**Problem statement:**
Copy out every line of the records word for word, leaving out the pictures.

Data excerpts:
= = = =

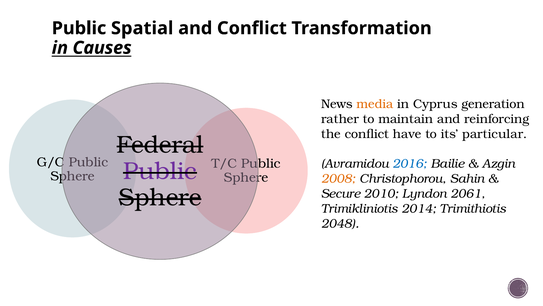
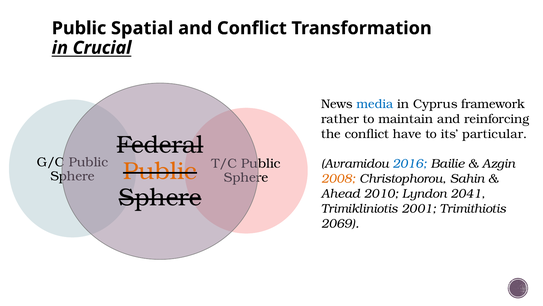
Causes: Causes -> Crucial
media colour: orange -> blue
generation: generation -> framework
Public at (160, 171) colour: purple -> orange
Secure: Secure -> Ahead
2061: 2061 -> 2041
2014: 2014 -> 2001
2048: 2048 -> 2069
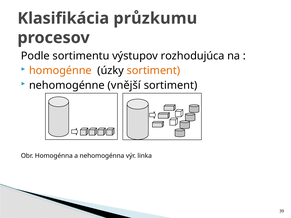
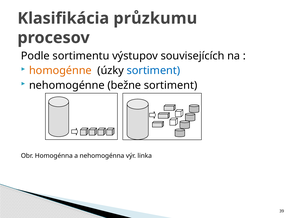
rozhodujúca: rozhodujúca -> souvisejících
sortiment at (153, 71) colour: orange -> blue
vnější: vnější -> bežne
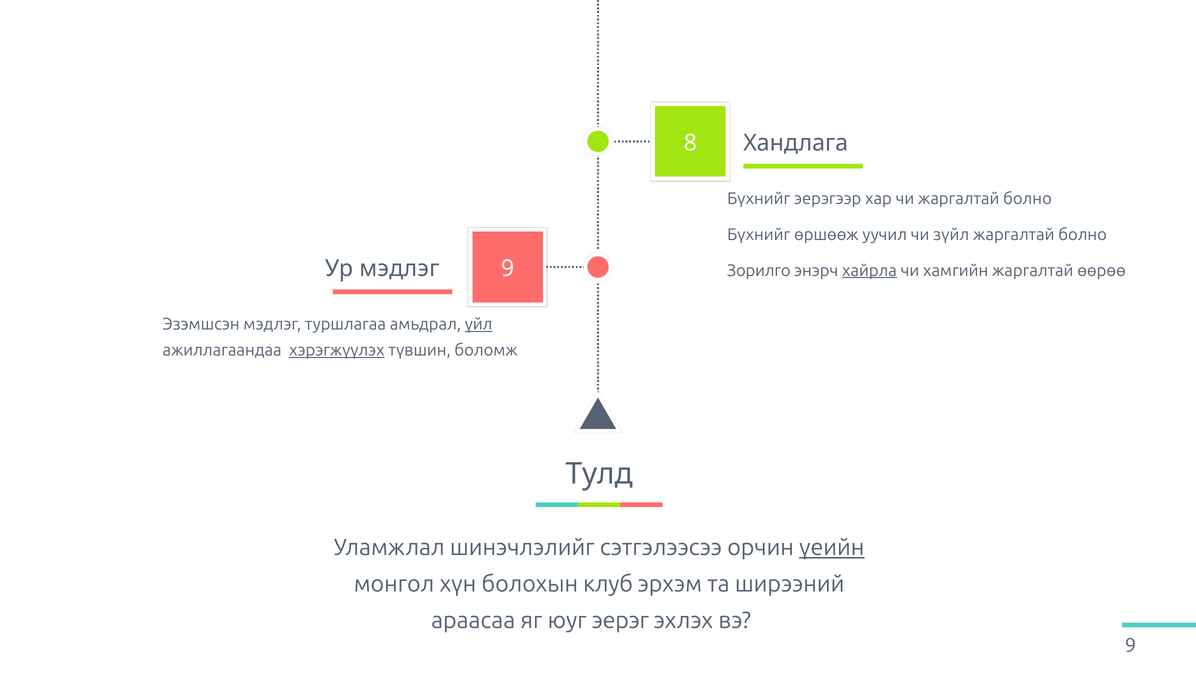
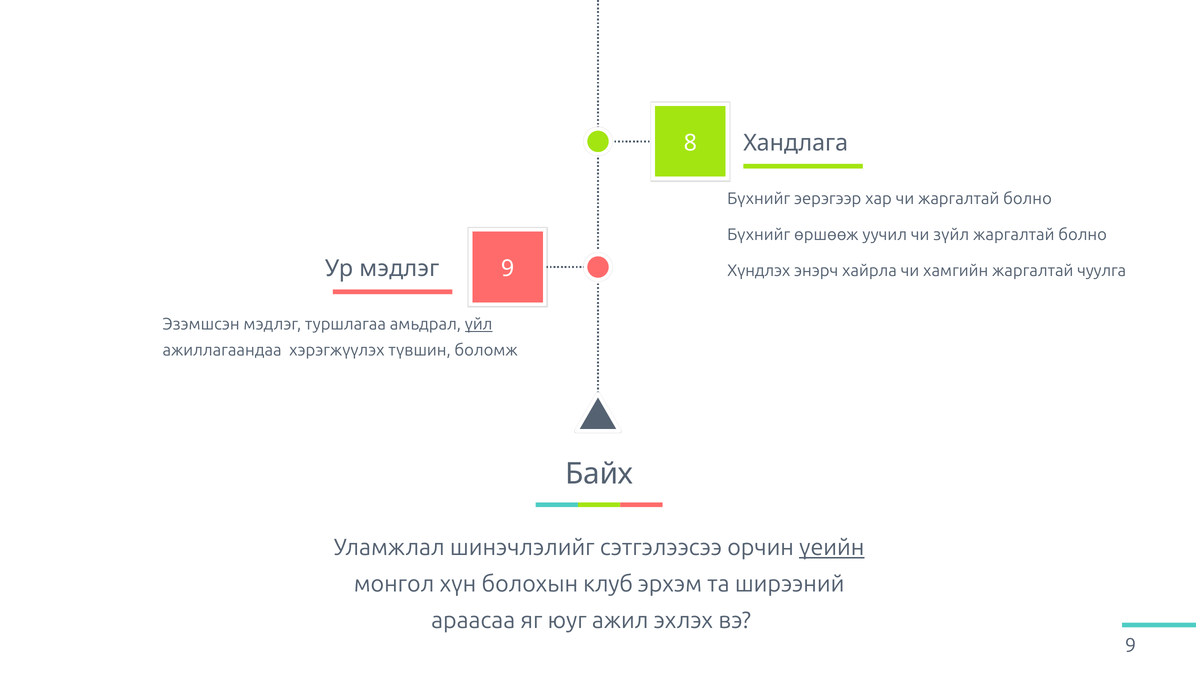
Зорилго: Зорилго -> Хүндлэх
хайрла underline: present -> none
өөрөө: өөрөө -> чуулга
хэрэгжүүлэх underline: present -> none
Тулд: Тулд -> Байх
эерэг: эерэг -> ажил
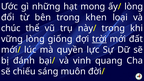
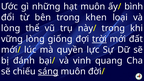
hạt mong: mong -> muôn
ấy/ lòng: lòng -> bình
chúc at (11, 28): chúc -> lòng
sáng underline: none -> present
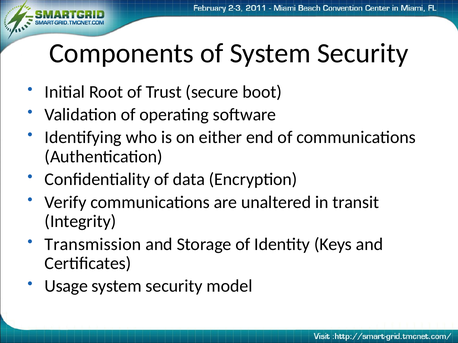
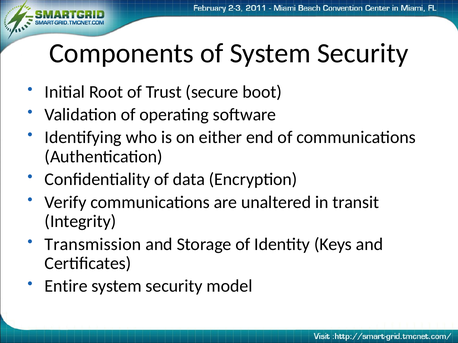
Usage: Usage -> Entire
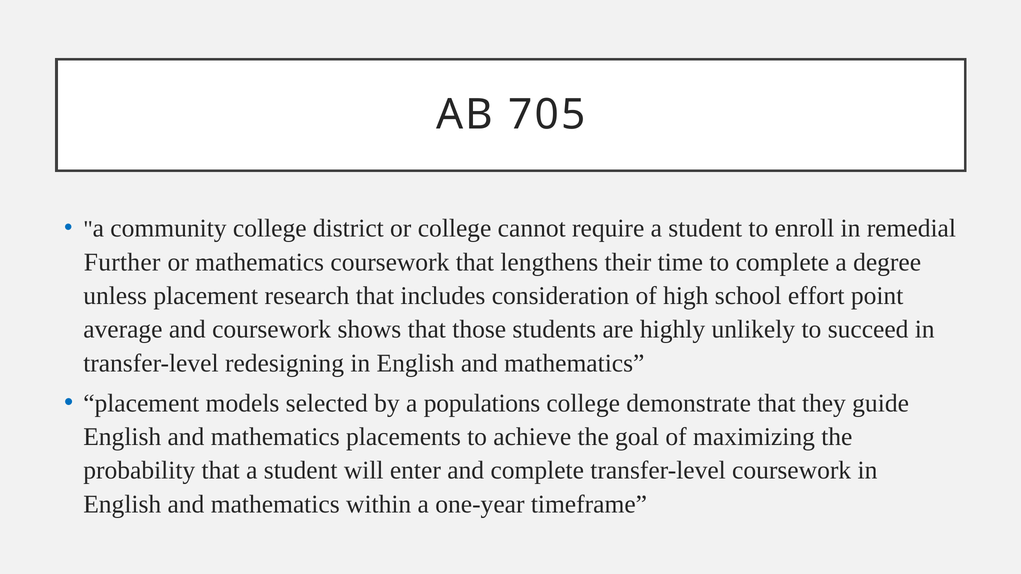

= = = =

**Written reply:**
Causes: Causes -> Crucial
media colour: orange -> blue
generation: generation -> framework
Public at (160, 171) colour: purple -> orange
Secure: Secure -> Ahead
2061: 2061 -> 2041
2014: 2014 -> 2001
2048: 2048 -> 2069
rozhodujúca: rozhodujúca -> souvisejících
sortiment at (153, 71) colour: orange -> blue
vnější: vnější -> bežne
Зорилго: Зорилго -> Хүндлэх
хайрла underline: present -> none
өөрөө: өөрөө -> чуулга
хэрэгжүүлэх underline: present -> none
Тулд: Тулд -> Байх
эерэг: эерэг -> ажил
hạt mong: mong -> muôn
ấy/ lòng: lòng -> bình
chúc at (11, 28): chúc -> lòng
sáng underline: none -> present
Usage: Usage -> Entire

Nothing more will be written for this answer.